As polarization deepens, it also tends to drive greater animosity towards supporters of the other side. It’s not just about disagreeing on certain policies or issues (health care reform, gun control, emissions caps, etc.). It becomes about judging what kind of people the folks in the other camp are. Selfish capitalists. Naïve tree huggers. Gun nutballs. Woke cancellers.[3] Humanity and nuance take a back seat to simplistic-yet-satisfying labels, and the warm embrace of self-reinforcing social echo chambers.

Brian Mulroney offered many words of praise for John Turner upon his passing, despite a heated political rivalry and having gone head-to-head in the most epic election debate in modern Canadian history. Jean Chretien spoke with Brian Mulroney several times while he fought terminal illness. Do you think Justin Trudeau is going to attend Pierre Poilievre’s funeral? Or that Pierre will ring up Mark Carney on his deathbed? Perhaps that’s a good litmus test of how we’re doing as a country. Or our willingness to throw a great wedding party if our kid falls in love with the other side.

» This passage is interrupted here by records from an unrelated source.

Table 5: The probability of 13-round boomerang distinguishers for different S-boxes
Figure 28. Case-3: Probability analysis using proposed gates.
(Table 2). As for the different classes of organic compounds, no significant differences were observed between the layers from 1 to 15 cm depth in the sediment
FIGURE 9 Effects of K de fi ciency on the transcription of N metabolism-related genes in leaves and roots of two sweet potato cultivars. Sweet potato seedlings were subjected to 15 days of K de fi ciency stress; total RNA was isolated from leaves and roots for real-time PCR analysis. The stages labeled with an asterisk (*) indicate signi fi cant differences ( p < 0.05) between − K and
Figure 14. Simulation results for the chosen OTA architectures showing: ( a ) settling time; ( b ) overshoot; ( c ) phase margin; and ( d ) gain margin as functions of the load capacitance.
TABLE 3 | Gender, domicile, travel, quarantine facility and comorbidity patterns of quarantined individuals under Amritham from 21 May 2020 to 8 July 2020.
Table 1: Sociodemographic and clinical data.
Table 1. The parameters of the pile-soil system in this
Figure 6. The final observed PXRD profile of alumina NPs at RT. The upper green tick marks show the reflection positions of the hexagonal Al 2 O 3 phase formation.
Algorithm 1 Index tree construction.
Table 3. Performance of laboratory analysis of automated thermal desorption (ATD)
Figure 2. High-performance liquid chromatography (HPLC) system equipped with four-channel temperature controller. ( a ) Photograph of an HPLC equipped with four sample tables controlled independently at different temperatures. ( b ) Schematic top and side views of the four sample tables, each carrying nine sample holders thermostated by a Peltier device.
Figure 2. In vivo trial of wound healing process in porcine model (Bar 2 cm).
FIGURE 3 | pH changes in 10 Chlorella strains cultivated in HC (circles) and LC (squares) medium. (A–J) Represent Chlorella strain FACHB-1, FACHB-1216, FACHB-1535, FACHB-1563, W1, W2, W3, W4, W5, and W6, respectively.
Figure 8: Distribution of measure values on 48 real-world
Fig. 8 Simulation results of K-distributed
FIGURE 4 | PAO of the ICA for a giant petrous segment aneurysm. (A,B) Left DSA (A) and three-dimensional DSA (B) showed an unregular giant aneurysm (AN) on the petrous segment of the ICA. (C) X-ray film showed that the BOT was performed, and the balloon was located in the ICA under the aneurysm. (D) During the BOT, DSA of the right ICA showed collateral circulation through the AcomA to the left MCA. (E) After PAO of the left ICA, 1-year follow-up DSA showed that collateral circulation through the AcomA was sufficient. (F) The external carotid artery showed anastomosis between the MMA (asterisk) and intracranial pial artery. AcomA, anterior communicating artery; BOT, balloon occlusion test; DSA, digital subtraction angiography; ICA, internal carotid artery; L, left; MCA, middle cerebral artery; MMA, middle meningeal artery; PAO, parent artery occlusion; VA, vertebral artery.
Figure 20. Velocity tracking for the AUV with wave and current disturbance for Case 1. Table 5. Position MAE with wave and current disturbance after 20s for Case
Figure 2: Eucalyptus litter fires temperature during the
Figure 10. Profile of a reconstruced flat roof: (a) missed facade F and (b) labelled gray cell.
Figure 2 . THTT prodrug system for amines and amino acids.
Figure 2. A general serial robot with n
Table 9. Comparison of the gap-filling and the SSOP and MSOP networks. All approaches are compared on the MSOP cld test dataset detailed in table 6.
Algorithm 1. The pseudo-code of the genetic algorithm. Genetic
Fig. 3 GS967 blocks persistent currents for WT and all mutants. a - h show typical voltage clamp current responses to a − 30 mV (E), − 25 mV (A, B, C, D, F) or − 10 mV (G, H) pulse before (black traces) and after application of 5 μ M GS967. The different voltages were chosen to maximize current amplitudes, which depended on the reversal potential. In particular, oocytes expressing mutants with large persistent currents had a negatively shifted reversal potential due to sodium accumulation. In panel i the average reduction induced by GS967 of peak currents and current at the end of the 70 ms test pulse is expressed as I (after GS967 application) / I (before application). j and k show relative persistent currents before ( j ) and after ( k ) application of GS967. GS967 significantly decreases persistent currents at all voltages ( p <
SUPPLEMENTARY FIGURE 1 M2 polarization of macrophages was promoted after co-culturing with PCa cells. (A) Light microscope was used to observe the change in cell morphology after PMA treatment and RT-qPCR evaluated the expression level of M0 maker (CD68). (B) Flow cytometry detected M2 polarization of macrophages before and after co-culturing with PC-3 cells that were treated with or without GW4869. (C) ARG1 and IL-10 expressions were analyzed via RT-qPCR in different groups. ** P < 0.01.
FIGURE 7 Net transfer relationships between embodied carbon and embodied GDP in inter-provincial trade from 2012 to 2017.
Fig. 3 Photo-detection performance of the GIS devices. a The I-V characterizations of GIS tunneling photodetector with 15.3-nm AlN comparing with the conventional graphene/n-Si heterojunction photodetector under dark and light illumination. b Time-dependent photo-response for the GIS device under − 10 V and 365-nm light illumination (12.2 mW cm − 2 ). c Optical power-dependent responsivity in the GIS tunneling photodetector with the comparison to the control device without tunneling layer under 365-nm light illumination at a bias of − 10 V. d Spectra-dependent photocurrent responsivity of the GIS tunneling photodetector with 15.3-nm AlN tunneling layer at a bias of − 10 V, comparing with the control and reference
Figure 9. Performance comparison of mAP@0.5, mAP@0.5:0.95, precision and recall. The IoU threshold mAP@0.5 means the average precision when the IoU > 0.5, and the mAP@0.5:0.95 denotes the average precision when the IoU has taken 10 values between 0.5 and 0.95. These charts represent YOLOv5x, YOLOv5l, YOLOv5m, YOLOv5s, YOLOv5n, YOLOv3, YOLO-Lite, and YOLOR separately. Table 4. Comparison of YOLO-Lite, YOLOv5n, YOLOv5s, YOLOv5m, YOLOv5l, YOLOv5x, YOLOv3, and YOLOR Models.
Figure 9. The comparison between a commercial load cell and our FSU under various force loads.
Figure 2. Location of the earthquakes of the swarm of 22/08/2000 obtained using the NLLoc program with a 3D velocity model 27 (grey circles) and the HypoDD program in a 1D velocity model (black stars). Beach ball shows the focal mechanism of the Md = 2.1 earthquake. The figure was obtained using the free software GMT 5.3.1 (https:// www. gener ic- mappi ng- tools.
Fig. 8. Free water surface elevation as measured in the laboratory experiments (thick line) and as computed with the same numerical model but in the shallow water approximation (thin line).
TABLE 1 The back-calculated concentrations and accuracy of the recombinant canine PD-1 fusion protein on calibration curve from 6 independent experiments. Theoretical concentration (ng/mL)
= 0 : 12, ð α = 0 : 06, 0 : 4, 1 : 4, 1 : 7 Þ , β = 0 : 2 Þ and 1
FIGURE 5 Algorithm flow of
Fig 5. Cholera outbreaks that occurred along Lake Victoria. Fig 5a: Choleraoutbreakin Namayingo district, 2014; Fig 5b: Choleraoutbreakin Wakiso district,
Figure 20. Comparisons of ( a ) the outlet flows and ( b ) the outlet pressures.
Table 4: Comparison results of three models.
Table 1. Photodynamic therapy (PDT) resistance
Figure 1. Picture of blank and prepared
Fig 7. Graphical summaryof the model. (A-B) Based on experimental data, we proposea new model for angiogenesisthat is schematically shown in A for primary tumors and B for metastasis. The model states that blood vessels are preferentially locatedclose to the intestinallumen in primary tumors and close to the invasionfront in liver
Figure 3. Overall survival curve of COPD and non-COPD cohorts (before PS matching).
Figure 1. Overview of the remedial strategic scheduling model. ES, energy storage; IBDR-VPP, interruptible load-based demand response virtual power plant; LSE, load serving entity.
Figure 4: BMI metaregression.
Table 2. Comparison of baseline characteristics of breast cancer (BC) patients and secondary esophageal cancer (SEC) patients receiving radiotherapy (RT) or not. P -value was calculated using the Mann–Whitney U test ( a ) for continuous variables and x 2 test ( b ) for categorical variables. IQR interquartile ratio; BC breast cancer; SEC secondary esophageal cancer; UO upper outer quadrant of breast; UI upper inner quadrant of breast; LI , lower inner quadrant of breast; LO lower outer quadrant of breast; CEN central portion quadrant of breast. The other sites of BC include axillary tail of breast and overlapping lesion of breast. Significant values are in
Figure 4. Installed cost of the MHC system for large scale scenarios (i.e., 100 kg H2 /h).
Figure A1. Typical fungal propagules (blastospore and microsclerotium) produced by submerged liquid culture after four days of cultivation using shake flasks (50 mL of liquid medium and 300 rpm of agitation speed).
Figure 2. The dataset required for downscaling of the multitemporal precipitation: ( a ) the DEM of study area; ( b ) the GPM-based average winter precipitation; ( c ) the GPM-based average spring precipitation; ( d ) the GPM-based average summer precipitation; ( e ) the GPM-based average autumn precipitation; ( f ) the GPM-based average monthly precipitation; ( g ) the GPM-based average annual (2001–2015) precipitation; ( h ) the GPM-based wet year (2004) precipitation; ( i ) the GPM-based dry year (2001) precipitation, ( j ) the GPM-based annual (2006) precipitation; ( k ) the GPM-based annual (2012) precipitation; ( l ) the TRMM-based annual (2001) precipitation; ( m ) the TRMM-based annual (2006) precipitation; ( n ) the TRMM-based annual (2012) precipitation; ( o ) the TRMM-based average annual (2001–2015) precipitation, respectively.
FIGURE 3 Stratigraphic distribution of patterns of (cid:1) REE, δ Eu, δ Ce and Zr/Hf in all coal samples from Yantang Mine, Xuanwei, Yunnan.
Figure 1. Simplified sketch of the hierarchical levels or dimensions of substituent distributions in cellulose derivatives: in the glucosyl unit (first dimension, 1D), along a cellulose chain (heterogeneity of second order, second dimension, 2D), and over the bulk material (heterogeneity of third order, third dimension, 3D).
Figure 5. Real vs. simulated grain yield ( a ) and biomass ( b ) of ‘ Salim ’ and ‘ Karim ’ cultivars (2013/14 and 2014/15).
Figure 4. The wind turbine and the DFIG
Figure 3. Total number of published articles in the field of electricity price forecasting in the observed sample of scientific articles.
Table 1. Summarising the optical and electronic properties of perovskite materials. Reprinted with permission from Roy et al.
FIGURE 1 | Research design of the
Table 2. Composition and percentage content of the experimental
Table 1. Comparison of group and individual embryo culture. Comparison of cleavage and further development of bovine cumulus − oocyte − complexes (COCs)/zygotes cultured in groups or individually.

May we see more peace on earth…merry Christmas.


[1] There are two related aspects to sorting – into party alignment and into geographies. In decades past, the Republicans had more progressive members, and Democrats had a solid conservative-leaning wing. This has shifted over time – for example, Joe Biden was once against abortion rights, which is today unthinkable on the blue side. Geographically, there’s growing evidence that more Americans are choosing where they live in part based on political alignment.  

[2] By “read”, I mean listened to the audiobook while chopping firewood. He’s a great reader – highly recommended.